SNOW DEEP
Winter blahs have set in with me big time. I’m so desperate I’ve redone and moved everything in my house except the piano and I’m in the process of trying to push it through the kitchen door to see if it will match the refrigerator.
Several cold days with no sun will do it to you. The picture I moved into the living room over the couch is so excited it quivers when I walk by. Never has it made it into the living room in the prime spot before, even though itis visited every other room in the house. The one I moved back into the dining room refuses to hang straight, but I can deal with that.
I have permanent ruts in my carpet where I drag couches and chairs from one spot to the other. (I also have purple bruises where I’ve tried to bump some of them across the room.)
‘Course I have been doing some weird things lately. During the last snow I had to use a grub hoe to hold onto while I made my way down the drive to try and reach my paper. Something like an alpine climber, you get the picuture. So, I took up yodeling just because it seemed the appropriate thing to do. But then I began to find cough drops left in my mail box (come on, I know you’ve seen that commercial.)
As the week moved on, I’m convinced my neighbors got up early every morning to sneak over and move my paper just a little further down the drive, so they could watch me extend the hoe to try and snag it.
Then there’s the evening during the snow, when my “fella” David came by to pick me up so we could attend a black-tie benefit.
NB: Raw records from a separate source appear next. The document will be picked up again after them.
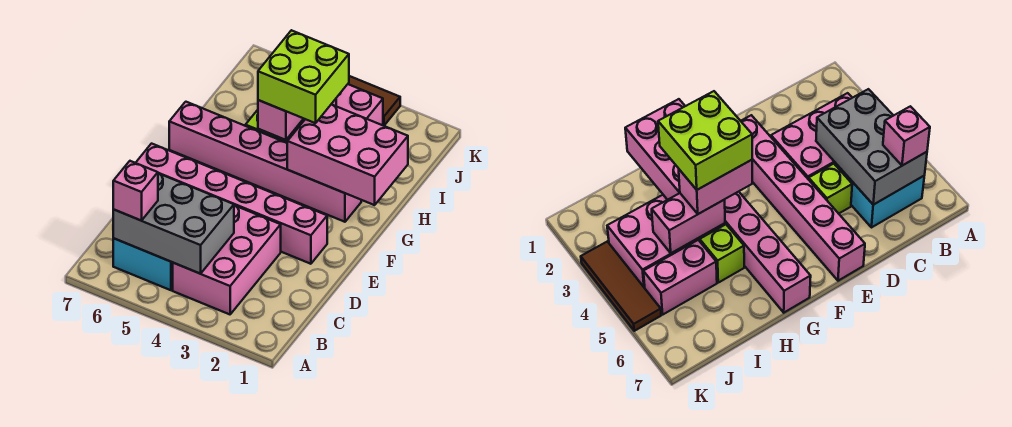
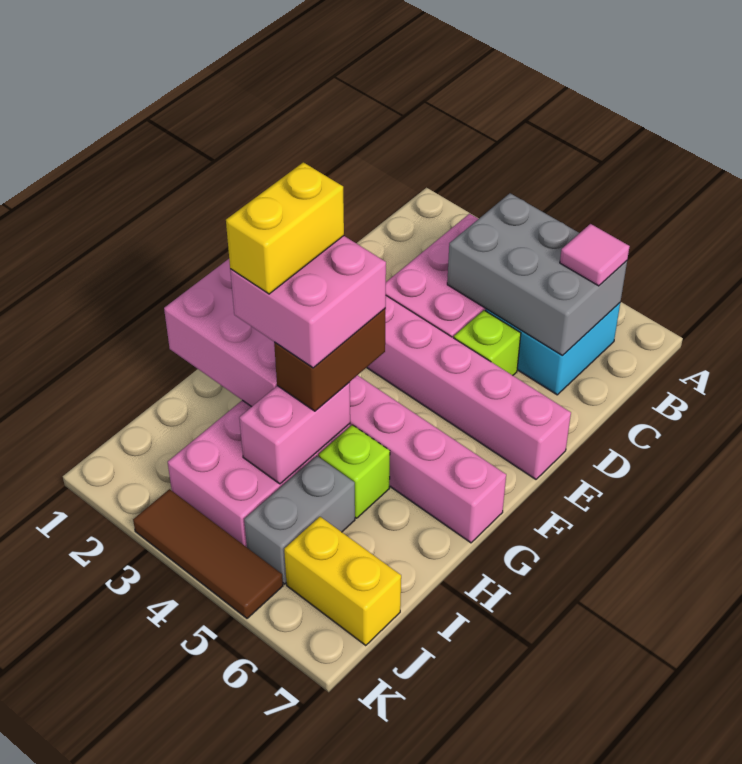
pink 1x1 brick [113,161,158,221] -> pink 1x1 tile [560,224,630,286]
lime 2x2 brick [258,30,349,123] -> pink 2x2 brick [230,236,386,368]
none -> yellow 1x2 brick [226,162,344,294]
pink 1x2 brick [258,100,303,140] -> brown 1x2 brick [274,309,386,411]
pink 1x2 brick [643,240,717,314] -> grey 1x2 brick [244,456,355,584]
none -> yellow 1x2 brick [284,517,401,646]

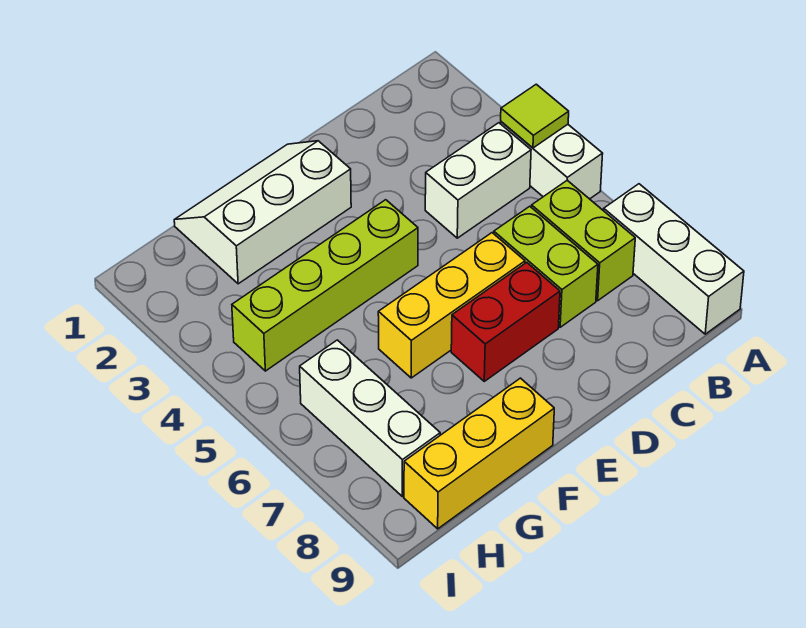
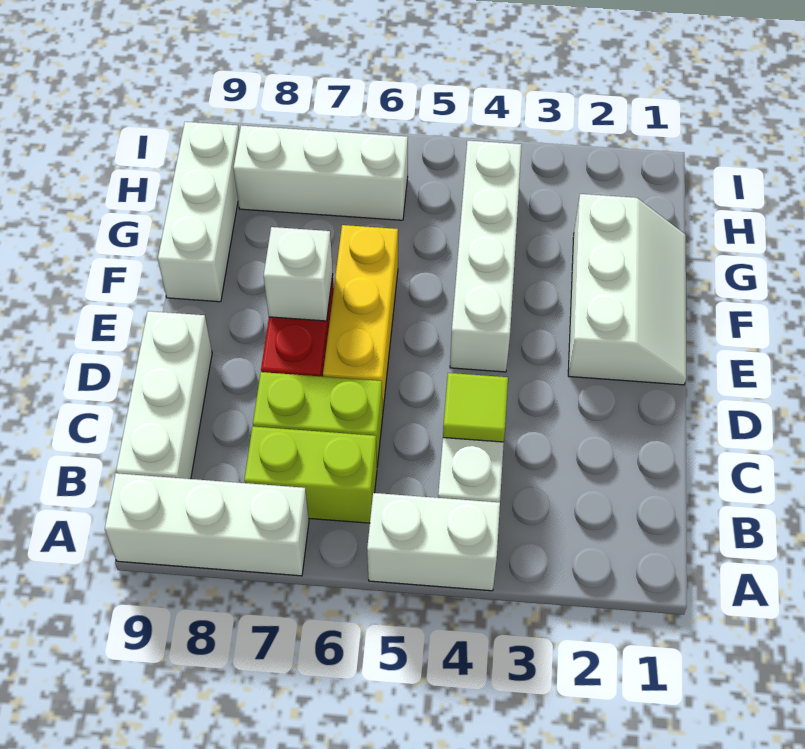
lime 1x1 tile [501,84,569,148] -> lime 1x1 tile moved to [443,373,508,442]
none -> white 1x3 brick [116,311,212,479]
lime 1x4 brick [232,200,418,371] -> white 1x4 brick [450,141,522,372]
none -> white 1x1 brick [264,227,333,321]
yellow 1x3 brick [404,378,554,529] -> white 1x3 brick [158,122,239,302]

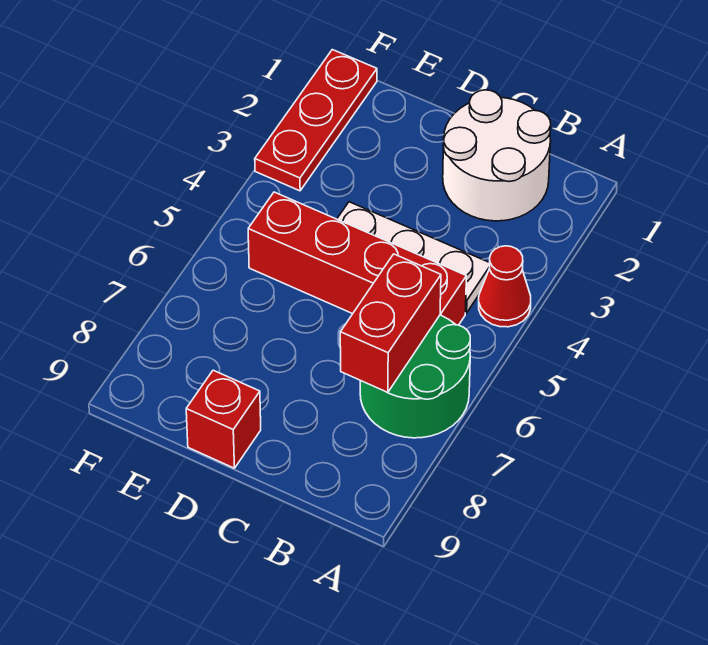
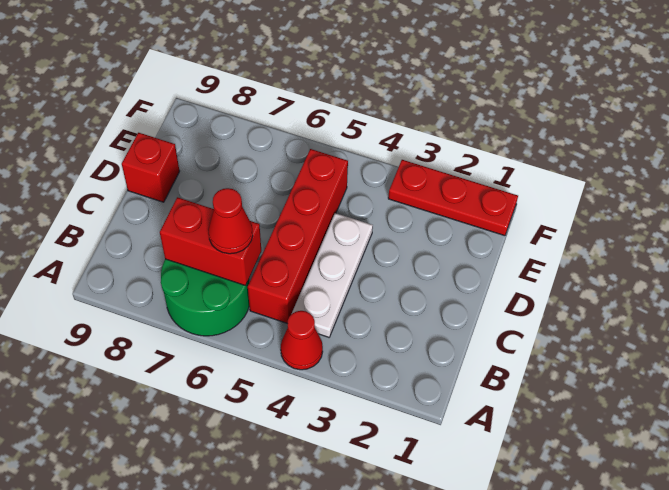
white 2x2 round brick [443,90,551,221] -> none
none -> red 1x1 cone [208,188,253,254]

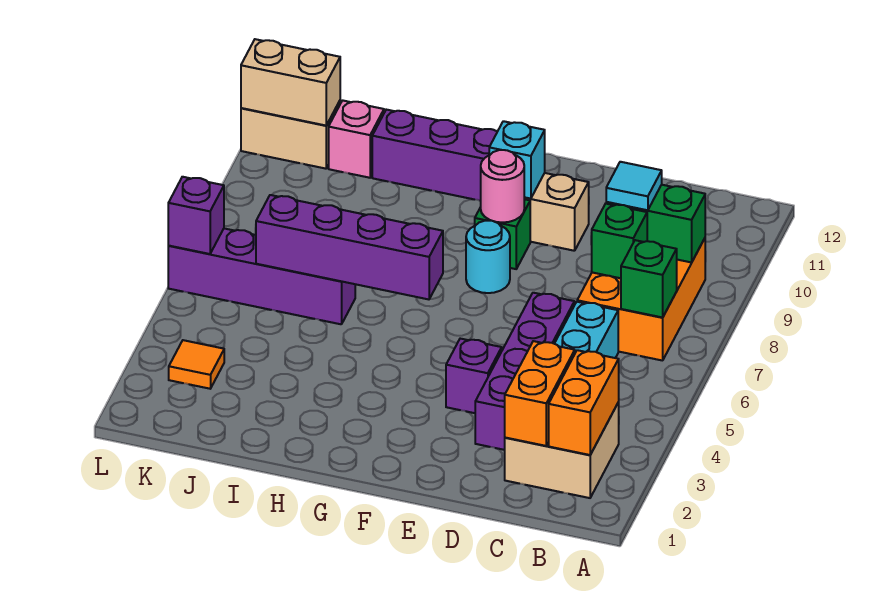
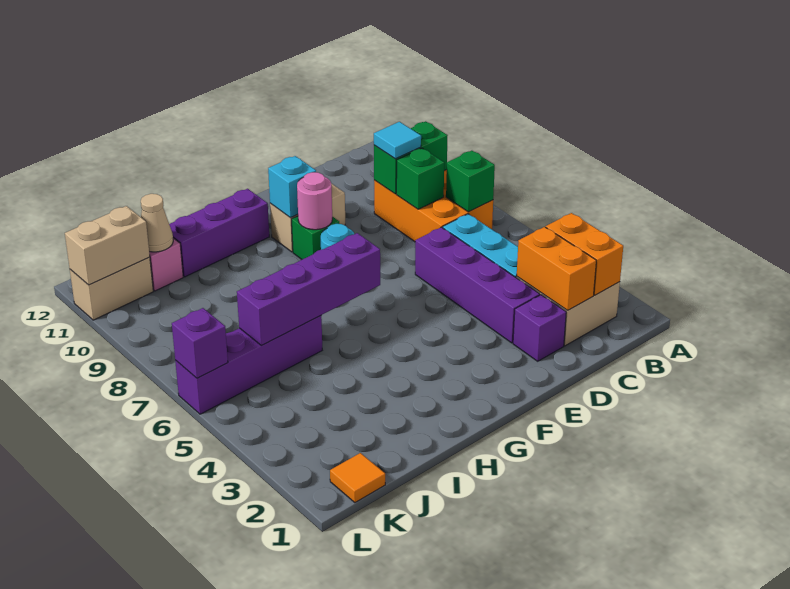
purple 1x1 brick [446,339,502,413] -> purple 1x1 brick moved to [513,295,566,361]
none -> tan 1x1 cone [141,194,173,252]
orange 1x1 tile [169,340,224,389] -> orange 1x1 tile moved to [330,453,385,503]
Since I couldn’t get out my front door, he had come over earlier and shoveled an area for me to step out of my garage and into his car without touching the snow. Well, guess what, he got stuck in the snow that night. Now mind you this is a man who is really duded up for the evening.
First he came in and scooped ashes out of the fireplace to put under the tires. That didn’t work so he got the shovel and dug the car out. Since he couldn’t get close to the garage(without getting stuck again) I had to walk through the snow in a long velvet gown to get into the car.
But, we made it. ‘Course my wet evening shoes dyed my feet black and David’s socks and the shoe strings in his leather shoes shrunk!